Omelia nella 2 domenica dopo Natale
«Figli nel Figlio»

<< Torna indietro

 

 Dal Vangelo secondo Giovanni 1,1-5.9-14

In principio era il Verbo, e il Verbo era presso Dio e il Verbo era Dio.
Egli era, in principio, presso Dio: tutto è stato fatto per mezzo di lui
e senza di lui nulla è stato fatto di ciò che esiste.
In lui era la vita e la vita era la luce degli uomini;
la luce splende nelle tenebre e le tenebre non l’hanno vinta.
Veniva nel mondo la luce vera, quella che illumina ogni uomo.
Era nel mondo e il mondo è stato fatto per mezzo di lui;
eppure il mondo non lo ha riconosciuto.
Venne fra i suoi, e i suoi non lo hanno accolto.
A quanti però lo hanno accolto ha dato potere di diventare figli di Dio:
a quelli che credono nel suo nome, i quali, non da sangue
né da volere di carne né da volere di uomo, ma da Dio sono stati generati.
E il Verbo si fece carne e venne ad abitare in mezzo a noi;
e noi abbiamo contemplato la sua gloria, gloria come del Figlio unigenito
che viene dal Padre, pieno di grazia e di verità. <<< + >>> 


 

Che cosa ne è stato del Natale? Sentimento e dolcezza, o un evento che ha avviato un cambiamento della vita?
Un’occasione mancata, o un incontro autentico con la persona di Gesù, il Salvatore dell’uomo?

Record di una raccolta dati:
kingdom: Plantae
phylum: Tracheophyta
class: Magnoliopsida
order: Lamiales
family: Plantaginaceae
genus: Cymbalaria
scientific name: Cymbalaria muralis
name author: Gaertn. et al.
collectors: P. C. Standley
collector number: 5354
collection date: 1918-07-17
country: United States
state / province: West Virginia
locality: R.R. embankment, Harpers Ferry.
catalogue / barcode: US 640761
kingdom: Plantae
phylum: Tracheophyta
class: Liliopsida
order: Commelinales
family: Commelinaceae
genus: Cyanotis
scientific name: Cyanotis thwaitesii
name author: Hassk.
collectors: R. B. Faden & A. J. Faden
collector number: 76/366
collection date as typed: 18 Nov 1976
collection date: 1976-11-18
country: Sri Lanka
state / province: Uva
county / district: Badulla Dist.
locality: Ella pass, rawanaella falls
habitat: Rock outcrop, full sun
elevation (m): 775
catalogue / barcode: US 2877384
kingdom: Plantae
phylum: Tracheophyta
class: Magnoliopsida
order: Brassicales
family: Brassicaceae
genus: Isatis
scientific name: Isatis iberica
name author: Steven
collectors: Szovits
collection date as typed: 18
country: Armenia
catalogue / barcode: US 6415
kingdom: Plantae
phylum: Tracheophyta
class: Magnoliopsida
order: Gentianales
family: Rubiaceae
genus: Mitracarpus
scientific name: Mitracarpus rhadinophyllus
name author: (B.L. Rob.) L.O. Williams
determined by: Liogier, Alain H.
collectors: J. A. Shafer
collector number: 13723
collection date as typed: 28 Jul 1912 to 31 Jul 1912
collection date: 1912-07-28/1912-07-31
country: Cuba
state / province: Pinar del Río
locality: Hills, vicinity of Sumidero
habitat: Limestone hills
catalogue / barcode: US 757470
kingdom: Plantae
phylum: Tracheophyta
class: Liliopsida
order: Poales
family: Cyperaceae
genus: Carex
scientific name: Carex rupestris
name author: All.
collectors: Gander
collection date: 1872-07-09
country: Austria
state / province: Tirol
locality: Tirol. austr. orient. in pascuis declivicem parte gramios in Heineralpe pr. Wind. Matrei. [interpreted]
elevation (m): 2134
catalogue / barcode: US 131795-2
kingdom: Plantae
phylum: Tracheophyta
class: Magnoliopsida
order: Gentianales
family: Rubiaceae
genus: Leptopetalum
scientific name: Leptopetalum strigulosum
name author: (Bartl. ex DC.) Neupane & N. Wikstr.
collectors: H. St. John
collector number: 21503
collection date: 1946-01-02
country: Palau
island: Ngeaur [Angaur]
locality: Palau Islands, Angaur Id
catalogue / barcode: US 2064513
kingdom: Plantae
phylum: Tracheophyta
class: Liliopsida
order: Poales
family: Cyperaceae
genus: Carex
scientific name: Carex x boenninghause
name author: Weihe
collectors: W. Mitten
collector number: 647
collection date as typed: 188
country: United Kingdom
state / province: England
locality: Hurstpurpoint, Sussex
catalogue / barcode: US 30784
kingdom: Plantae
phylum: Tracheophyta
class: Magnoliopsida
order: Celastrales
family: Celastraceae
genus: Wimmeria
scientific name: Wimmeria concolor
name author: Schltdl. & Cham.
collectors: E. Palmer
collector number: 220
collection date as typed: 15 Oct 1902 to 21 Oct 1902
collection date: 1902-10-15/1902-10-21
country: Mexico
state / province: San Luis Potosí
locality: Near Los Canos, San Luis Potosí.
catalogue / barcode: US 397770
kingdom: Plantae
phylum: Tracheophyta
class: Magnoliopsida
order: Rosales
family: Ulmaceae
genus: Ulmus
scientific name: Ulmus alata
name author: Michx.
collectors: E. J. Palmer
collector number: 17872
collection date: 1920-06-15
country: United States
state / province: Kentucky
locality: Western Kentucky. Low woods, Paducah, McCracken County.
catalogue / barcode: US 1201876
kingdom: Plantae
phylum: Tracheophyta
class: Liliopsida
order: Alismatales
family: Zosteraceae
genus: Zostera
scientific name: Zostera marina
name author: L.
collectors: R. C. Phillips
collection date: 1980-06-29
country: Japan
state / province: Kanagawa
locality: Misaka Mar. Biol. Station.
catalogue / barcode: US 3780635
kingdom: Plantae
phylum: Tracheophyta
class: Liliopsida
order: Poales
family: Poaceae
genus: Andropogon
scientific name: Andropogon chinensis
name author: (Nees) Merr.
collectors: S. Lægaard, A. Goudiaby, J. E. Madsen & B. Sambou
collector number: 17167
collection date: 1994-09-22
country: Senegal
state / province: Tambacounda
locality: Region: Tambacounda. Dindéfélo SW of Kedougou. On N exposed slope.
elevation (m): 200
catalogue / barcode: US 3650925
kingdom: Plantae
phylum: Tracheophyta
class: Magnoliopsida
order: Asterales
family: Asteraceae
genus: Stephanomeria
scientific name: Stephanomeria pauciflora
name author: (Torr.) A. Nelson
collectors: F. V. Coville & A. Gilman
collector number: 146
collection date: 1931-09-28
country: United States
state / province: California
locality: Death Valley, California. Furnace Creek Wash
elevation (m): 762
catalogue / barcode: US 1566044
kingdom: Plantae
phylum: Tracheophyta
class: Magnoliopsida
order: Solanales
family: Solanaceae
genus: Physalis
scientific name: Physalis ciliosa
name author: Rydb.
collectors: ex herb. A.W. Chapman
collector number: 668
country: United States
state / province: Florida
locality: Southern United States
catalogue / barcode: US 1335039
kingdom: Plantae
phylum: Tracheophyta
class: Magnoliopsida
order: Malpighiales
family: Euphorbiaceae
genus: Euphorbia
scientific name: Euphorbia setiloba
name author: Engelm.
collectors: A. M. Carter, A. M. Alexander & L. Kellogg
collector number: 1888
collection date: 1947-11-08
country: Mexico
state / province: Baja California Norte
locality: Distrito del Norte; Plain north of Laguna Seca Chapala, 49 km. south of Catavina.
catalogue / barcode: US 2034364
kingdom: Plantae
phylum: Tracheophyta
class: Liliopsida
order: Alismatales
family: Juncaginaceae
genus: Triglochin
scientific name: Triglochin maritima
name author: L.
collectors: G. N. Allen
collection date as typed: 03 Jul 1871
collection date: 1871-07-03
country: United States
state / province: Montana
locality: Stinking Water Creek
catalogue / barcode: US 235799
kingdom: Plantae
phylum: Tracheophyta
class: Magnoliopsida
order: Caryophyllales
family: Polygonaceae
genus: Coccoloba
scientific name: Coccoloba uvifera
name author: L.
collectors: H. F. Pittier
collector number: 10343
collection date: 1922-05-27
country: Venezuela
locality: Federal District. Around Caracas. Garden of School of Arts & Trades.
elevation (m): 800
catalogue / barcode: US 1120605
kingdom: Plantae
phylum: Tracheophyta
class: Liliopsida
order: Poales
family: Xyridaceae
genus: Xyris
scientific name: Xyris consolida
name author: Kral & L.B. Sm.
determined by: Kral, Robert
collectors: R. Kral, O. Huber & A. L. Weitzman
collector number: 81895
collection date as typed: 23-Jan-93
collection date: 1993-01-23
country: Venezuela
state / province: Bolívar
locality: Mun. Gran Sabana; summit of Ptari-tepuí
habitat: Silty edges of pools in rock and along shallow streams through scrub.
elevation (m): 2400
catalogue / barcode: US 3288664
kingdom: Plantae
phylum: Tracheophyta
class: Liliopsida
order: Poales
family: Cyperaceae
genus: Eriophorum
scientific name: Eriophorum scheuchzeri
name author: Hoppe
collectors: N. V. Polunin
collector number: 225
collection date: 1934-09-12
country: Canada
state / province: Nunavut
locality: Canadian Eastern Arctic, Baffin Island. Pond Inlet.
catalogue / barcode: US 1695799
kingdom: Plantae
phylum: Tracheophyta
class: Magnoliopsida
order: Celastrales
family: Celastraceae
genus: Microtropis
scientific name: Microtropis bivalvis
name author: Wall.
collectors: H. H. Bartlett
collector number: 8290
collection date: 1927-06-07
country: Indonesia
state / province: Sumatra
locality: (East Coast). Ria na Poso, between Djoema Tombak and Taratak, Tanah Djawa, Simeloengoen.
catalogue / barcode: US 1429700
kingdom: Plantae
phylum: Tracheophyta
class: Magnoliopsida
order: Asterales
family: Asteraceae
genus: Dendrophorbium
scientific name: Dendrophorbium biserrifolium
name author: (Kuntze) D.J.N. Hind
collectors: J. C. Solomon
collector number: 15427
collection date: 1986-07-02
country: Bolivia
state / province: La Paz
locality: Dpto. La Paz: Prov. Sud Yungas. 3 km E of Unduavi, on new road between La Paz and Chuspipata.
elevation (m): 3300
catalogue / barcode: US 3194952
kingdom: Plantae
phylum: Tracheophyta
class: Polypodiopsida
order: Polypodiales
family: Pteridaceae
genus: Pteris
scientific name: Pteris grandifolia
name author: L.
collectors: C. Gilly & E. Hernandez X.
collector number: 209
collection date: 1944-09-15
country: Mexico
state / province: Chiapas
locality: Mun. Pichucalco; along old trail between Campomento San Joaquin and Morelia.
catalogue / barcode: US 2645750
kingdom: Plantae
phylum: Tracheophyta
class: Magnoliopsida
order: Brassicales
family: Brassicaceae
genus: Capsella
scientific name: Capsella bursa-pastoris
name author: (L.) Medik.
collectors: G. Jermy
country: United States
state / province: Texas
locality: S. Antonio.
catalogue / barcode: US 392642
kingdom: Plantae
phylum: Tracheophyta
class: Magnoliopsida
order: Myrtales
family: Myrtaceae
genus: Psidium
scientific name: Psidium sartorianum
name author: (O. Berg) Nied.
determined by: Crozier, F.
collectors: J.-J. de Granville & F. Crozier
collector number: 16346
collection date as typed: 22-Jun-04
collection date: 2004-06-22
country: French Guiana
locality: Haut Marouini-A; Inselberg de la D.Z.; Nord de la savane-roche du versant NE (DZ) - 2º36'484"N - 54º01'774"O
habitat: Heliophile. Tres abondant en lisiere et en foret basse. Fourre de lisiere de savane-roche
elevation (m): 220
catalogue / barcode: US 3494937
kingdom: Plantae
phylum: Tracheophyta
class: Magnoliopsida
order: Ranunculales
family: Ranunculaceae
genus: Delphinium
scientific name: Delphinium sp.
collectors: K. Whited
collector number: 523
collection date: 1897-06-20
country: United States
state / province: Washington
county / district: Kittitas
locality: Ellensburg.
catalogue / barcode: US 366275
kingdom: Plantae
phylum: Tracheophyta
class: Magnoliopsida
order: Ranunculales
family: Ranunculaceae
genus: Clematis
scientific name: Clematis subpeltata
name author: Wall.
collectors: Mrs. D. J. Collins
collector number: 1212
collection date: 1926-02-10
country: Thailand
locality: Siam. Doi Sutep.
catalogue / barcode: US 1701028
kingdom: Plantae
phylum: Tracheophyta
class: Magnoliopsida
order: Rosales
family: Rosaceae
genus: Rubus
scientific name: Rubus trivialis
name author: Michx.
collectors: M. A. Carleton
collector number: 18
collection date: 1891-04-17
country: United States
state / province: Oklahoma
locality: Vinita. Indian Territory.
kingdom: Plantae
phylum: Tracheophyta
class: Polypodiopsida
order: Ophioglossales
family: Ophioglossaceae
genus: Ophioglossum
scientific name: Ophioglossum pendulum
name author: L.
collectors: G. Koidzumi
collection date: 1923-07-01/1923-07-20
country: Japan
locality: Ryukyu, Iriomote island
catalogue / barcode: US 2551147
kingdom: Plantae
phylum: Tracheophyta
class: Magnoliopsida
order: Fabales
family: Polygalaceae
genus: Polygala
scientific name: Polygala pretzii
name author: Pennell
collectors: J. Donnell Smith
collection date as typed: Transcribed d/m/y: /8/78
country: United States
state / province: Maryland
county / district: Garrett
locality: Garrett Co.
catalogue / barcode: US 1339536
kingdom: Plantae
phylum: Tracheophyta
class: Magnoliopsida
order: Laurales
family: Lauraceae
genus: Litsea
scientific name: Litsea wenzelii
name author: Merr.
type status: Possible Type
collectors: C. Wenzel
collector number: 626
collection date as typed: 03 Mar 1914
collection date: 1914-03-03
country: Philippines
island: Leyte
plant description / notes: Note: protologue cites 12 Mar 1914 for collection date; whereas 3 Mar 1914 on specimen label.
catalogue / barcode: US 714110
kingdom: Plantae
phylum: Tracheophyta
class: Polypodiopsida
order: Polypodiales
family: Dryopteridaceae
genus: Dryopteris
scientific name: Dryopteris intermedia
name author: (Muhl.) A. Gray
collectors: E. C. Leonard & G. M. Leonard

> **Obiettivo indicato**
Continua l'omelia della seconda domenica dopo Natale, ripartendo subito dopo la sua ultima frase.

> **Risposta**
A questa riflessione ci soccorre l'immagine di copertina che raffigura
 la Natività che Giotto ha dipinto nel transetto destro della Basilica Inferiore di Assisi.

I nostri graziosi presepi sono sì ricchi di tradizione, di arte e di tenerezza.
Ma la profondità del Natale sfugge a chi si limita solo a guardare gli artistici personaggi del presepe.

Il clima natalizio non sempre aiuta a comprendere e a vivere il mistero del Natale.
Eppure è il grande mistero che sta all'origine della nostra salvezza; e tuttavia corriamo il rischio di renderlo inefficace per la nostra vita cristiana e umana. Anche oggi la memoria della nascita di Gesù a Betlemme può passare senza che la maggioranza se ne accorga.
 
La liturgia della Parola invita a sostare in riflessione davanti al Bambino che è nato a Betlemme e a entrare nel mistero profondo della sua persona. Il mistero della Natività del Signore ci orienta ancora una volta a ricevere la Parola di Dio che si è fatta carne ed è entrata nella nostra storia. Dio ci parla in molti modi, come ricorda il Concilio Vaticano II nella Costituzione sulla sacra Liturgia (SC 7).

Ma noi dobbiamo leggere con assiduità la Sacra Scrittura regolarmente, come lo stesso Concilio ha sollecitato nella Costituzione sulla Divina Rivelazione (DV 25). Nella Sacra Scrittura è contenuta la Parola definitiva di Dio. Ha detto san Girolamo:
«Ignorare la Scrittura è ignorare Cristo». L'importanza che giustamente annettiamo alla Parola di Dio scritta può e ci deve disporre ad ascoltare la Parola di Dio vissuta e vivente.
 
Il messaggio fondamentale del Natale è ricordato nel prologo al Vangelo di Giovanni: "Il Verbo si fece carne e venne ad abitare in mezzo a noi...".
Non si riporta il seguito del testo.